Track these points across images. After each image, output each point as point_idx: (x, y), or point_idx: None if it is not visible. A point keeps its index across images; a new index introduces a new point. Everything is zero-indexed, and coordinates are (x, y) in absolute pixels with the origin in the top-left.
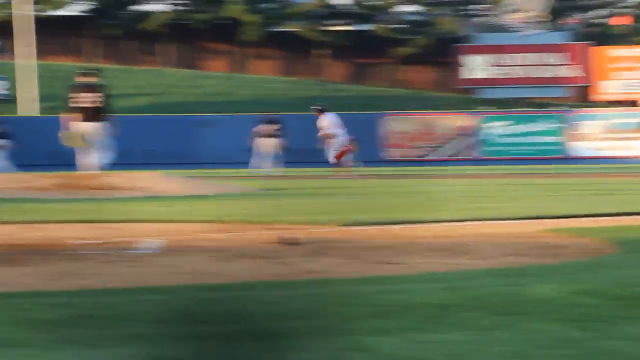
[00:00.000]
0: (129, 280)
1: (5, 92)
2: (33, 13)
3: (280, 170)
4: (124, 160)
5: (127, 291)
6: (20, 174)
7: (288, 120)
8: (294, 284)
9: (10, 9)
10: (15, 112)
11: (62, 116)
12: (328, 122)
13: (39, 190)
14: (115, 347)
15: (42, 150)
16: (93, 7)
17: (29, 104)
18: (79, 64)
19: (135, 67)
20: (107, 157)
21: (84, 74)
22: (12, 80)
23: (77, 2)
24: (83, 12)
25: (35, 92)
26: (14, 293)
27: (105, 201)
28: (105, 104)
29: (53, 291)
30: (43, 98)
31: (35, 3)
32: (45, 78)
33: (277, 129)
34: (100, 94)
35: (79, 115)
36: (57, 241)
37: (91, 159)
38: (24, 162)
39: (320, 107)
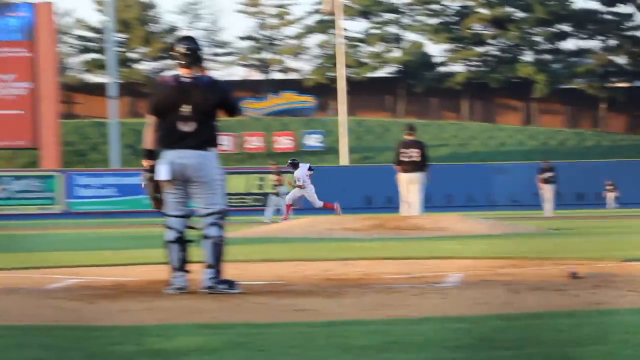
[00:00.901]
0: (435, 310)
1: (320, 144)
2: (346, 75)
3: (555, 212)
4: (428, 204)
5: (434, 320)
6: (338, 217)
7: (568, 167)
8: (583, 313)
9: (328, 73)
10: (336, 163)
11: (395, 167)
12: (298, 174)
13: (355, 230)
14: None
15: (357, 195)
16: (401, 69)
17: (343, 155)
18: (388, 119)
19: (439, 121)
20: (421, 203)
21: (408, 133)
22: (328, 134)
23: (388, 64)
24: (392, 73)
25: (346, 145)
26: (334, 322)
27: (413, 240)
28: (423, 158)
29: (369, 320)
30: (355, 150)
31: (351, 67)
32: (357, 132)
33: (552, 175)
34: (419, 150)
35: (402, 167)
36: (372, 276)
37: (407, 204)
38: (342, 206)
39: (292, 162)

Work item:
Set down again, word for word, the stretch of records from the line with "21: (84, 74)" to the line with "38: (24, 162)", both of those lines included.

Task output:
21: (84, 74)
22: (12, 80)
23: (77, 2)
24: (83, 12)
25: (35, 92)
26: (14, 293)
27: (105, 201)
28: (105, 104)
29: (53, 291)
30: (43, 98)
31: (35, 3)
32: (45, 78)
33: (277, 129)
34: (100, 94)
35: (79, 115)
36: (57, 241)
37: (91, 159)
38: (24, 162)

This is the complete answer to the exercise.